Die Zukunft gehört der Wissens- und Kulturgesellschaft. Um die Teilhabe an dieser Gesellschaft zu gewährleisten, ist es nach Meinung der NRW-Piraten notwendig, eine allgemeine Grundsicherung einzuführen. Diese soll dem Artikel 1, Absatz 1 des Grundgesetzes „Die Würde des Menschen ist unantastbar. Sie zu achten und zu schützen ist Verpflichtung aller staatlichen Gewalt“ gerecht werden. 

Eine allgemeine Grundsicherung ist nun zwar noch kein bedingungsloses Grundeinkommen – aber wer will schon wirklich Ackermann, Merkel und Maschmeyer noch etwas auf ihre Einkommen drauflegen? Im Prinzip braucht man nur Geld für jene, die in der Wirtschaft nicht Fuß fassen können – und sinnvollerweise zahlt das die Wirtschaft selbst und nicht der Steuerzahler. „Wirtschaft“ hat auch Aufgaben in einer Gesellschaft, Aufgaben, die sich nicht darin erschöpfen, mit ihrem Betrieb maximalen Gewinn zu erwirtschaften – das wäre die Philosophie von schädigenden Zecken oder Parasiten … und diese Wörter kennt man ja in Wirtschaftskreisen gut, einfach mal den Clement fragen.  Kommt Wirtschaft diesen Aufgaben nicht nach  – oder vernichtet sogar gezielt im Auftrag der Kapitalrendite Arbeitsplätze – so wäre die Finanzierung einer Grundsicherung für Arbeitslose sicher zumutbar.

Wer sich hier bislang Hoffnung gemacht hat, das die „Linke“ die Rolle eines Anwaltes der Armen übernimmt, der glaubt wohl auch, das die Grünen für Umweltschutz sind. Linke wie Grüne sind in erster Linie wie die FDP, SPD, CSU und CDU für … Wahlkampfkostenerstattung, Pöstchen und Diäten, das ist der letztendlich gültige Sinn ihres Daseins: eine Versorgungsmaschinerie für Laumalocher mit Parteibuch.

Nun – eine Partei hat sich da bislang vornehm zurückgehalten … oder ihren Kurs geändert. Wie man erfährt, ist die Piratenpartei noch etwas, was eine Partei sein sollte: ein Verein, getragen von ehrenamtlichen Mitarbeitern. Das ist hart – das kann ich mir vorstellen – aber da muss man durch, wenn man Politik glaubhaft verändern will.
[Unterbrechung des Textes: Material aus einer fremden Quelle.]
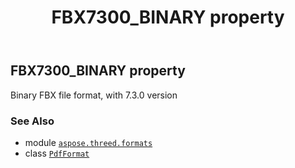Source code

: ﻿---
title: FBX7300_BINARY property
second_title: Aspose.3D for Python via .NET API References
description: 
type: docs
weight: 220
url: /aspose.threed.formats/pdfformat/fbx7300_binary/
is_root: false
---

## FBX7300_BINARY property


Binary FBX file format, with 7.3.0 version

### See Also
* module [`aspose.threed.formats`](../../)
* class [`PdfFormat`](/3d/python-net/aspose.threed.formats/pdfformat)

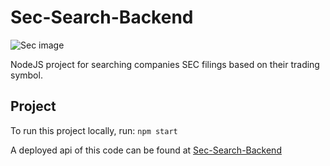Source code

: # Sec-Search-Backend

![Sec image](https://upload.wikimedia.org/wikipedia/commons/thumb/1/1c/Seal_of_the_United_States_Securities_and_Exchange_Commission.svg/220px-Seal_of_the_United_States_Securities_and_Exchange_Commission.svg.png)

NodeJS project for searching companies SEC filings based on their trading symbol.

## Project

To run this project locally, run:
`npm start`

A deployed api of this code can be found at [Sec-Search-Backend](https://sec-search-backend.herokuapp.com)
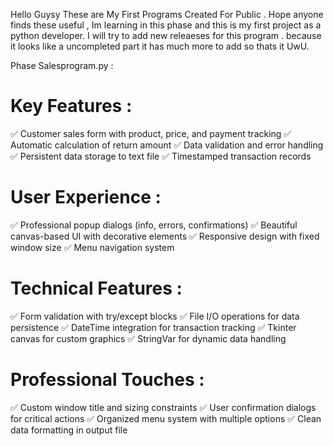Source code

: Hello Guysy These are My First Programs Created For Public . Hope anyone finds these useful , Im learning in this phase and this is my first project as a python developer.
I will try to add new releaeses for this program . because it looks like a uncompleted part it has much more to add so thats it UwU.

  Phase Salesprogram.py :

# Key Features :

✅ Customer sales form with product, price, and payment tracking
✅ Automatic calculation of return amount
✅ Data validation and error handling
✅ Persistent data storage to text file
✅ Timestamped transaction records

# User Experience :

✅ Professional popup dialogs (info, errors, confirmations)
✅ Beautiful canvas-based UI with decorative elements
✅ Responsive design with fixed window size
✅ Menu navigation system

# Technical Features :

✅ Form validation with try/except blocks
✅ File I/O operations for data persistence
✅ DateTime integration for transaction tracking
✅ Tkinter canvas for custom graphics
✅ StringVar for dynamic data handling

# Professional Touches :

✅ Custom window title and sizing constraints
✅ User confirmation dialogs for critical actions
✅ Organized menu system with multiple options
✅ Clean data formatting in output file
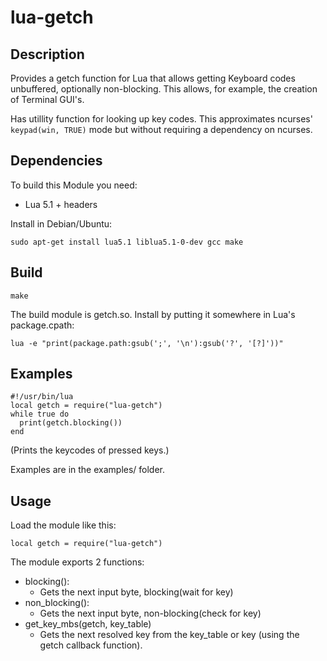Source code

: lua-getch
=========

Description
-----------
Provides a getch function for Lua that allows getting Keyboard codes unbuffered, optionally non-blocking.
This allows, for example, the creation of Terminal GUI's.

Has utillity function for looking up key codes.
This approximates ncurses' `keypad(win, TRUE)` mode but without requiring a dependency on
ncurses.



Dependencies
------------
To build this Module you need:
 * Lua 5.1 + headers

Install in Debian/Ubuntu:

    sudo apt-get install lua5.1 liblua5.1-0-dev gcc make



Build
-----

    make

The build module is getch.so. Install by putting it somewhere in Lua's package.cpath:

    lua -e "print(package.path:gsub(';', '\n'):gsub('?', '[?]'))"



Examples
--------

    #!/usr/bin/lua
    local getch = require("lua-getch")
    while true do
      print(getch.blocking())
    end

(Prints the keycodes of pressed keys.)

Examples are in the examples/ folder.



Usage
-----
Load the module like this:

    local getch = require("lua-getch")

The module exports 2 functions:
* blocking():
  + Gets the next input byte, blocking(wait for key)
* non_blocking():
  + Gets the next input byte, non-blocking(check for key)
* get_key_mbs(getch, key_table)
  + Gets the next resolved key from the key_table or key (using the getch callback function).
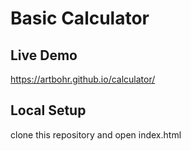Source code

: # Basic Calculator

## Live Demo
https://artbohr.github.io/calculator/

## Local Setup
clone this repository and open index.html

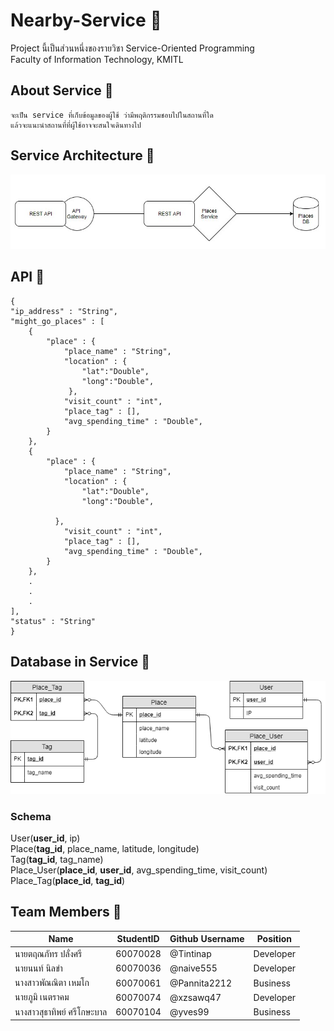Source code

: # Nearby-Service :round_pushpin:
Project นี้เป็นส่วนหนึ่งของรายวิชา Service-Oriented Programming<br />
Faculty of Information Technology, KMITL

## About Service :page_facing_up:
    จะเป็น service ที่เก็บข้อมูลของผู้ใช้ ว่ามีพฤติกรรมชอบไปในสถานที่ใด
    แล้วจะแนะนำสถานที่ที่ผู้ใช้อาจจะสนใจเดินทางไป
  
## Service Architecture :hammer:
   ![architecture2](img_readme/architecture2.jpg)
   
## API :pencil:
    {
    "ip_address" : "String",
    "might_go_places" : [
        {
            "place" : {
                "place_name" : "String",
                "location" : {
                    "lat":"Double",
                    "long":"Double",
                 },
                "visit_count" : "int",
                "place_tag" : [],
                "avg_spending_time" : "Double",
            }
        },
        {
            "place" : {
                "place_name" : "String",
                "location" : {
                    "lat":"Double",
                    "long":"Double",
              
              },
                "visit_count" : "int",
                "place_tag" : [],
                "avg_spending_time" : "Double",
            }
        },
        .
        .
        .
    ],
    "status" : "String"
    }
## Database in Service :file_folder:
   ![db2](img_readme/db2.png)
### Schema
   User(**user_id**, ip)<br>
   Place(**tag_id**, place_name, latitude, longitude)<br>
   Tag(**tag_id**, tag_name)<br>
   Place_User(**place_id**, **user_id**, avg_spending_time, visit_count)<br>
   Place_Tag(**place_id**, **tag_id**)
    
## Team Members :busts_in_silhouette:

Name | StudentID | Github Username | Position
------------ | ------------- | ------------- | -------------
นายตฤณภัทร ปลั่งศรี | 60070028 | @Tintinap | Developer
นายนนท์ นิลขำ | 60070036 | @naive555 | Developer
นางสาวพัณณิตา เหมโก | 60070061 | @Pannita2212 | Business
นายภูมิ เนตราคม | 60070074 | @xzsawq47 | Developer
นางสาวสุธาทิพย์ ศรีโกษะบาล | 60070104 | @yves99 | Business
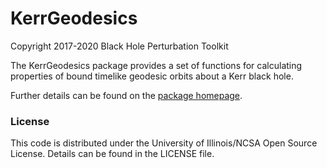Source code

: # KerrGeodesics

Copyright 2017-2020 Black Hole Perturbation Toolkit

The KerrGeodesics package provides a set of functions for calculating
properties of bound timelike geodesic orbits about a Kerr black hole.

Further details can be found on the [package homepage](https://bhptoolkit.org/KerrGeodesics).

### License

This code is distributed under the University of Illinois/NCSA
Open Source License. Details can be found in the LICENSE file.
Insofern ist es sehr bedauerlich, wie nun der Spitzenkandidat der Piraten in NRW die Partei zerstören möchte – und zwar gleich ganz und gar. Man möchte fast meinen: traue keinem über fünfzig (da ich dazu gehöre, ist das noch nicht mal diskriminierend. Ich spreche halt aus Erfahrung).

Was fordert nun der Biophysiker – hier zitiert im Spiegel? Feste Gehälter für Oberpiraten. Schluss mit der Freiwilligenkultur, man will wieder Eliten produzieren. Die Lobbyisten sollen doch wissen, wen sie in Zukunft einladen müssen, um den Willen ihrer Auftraggeber durchzusetzen. Gleichzeitig fordert der Spitzenmann nichts weniger als ein Ende der Basisdemokratie … jener Basisdemokratie, die ihm überhaupt erstmal zu seinem Posten verholfen hatte.

Damit ist die Piratenpartei NRW im Elend der Realpolitik angekommen. Sobald es in einer Partei auch nur ein sanft angedachtes „oben“ und „unten“ gibt, wollen die „oben“ Geld und Macht – und die „unten“ sollen stramm stehen. Da kann man auch ruhig den üblichen postdemokratischen Einheitsbrei des Hartz-Blocks wählen, jenes Hartz-Blocks, zu dem auch die Linken zählen, die mit dem Protest gegen Hartz IV erstmal groß geworden sind aber sehr leise wurden, als erstmal die Diäten flossen. Hartz-Block-Parteien haben auch schöne Dinge im Programm stehen – aber wenigstens gibt Angela Merkel offen und ehrlich zu, wie das zu deuten ist:

„Man kann sich nicht darauf verlassen, daß das, was vor den Wahlen gesagt wird, auch wirklich nach den Wahlen gilt, und wir müssen damit rechnen, daß das in verschiedenen Weisen sich wiederholen kann.“

Da kann man jetzt schon sagen: da haben wir nach Grünen und Linken die dritte moderne Protestpartei, die vollmundig Wähler mit Träumen einer lebenswerten Zukunft lockt, aber ganz schnell die Maske von dem Gesicht nimmt, wenn es um Geld geht.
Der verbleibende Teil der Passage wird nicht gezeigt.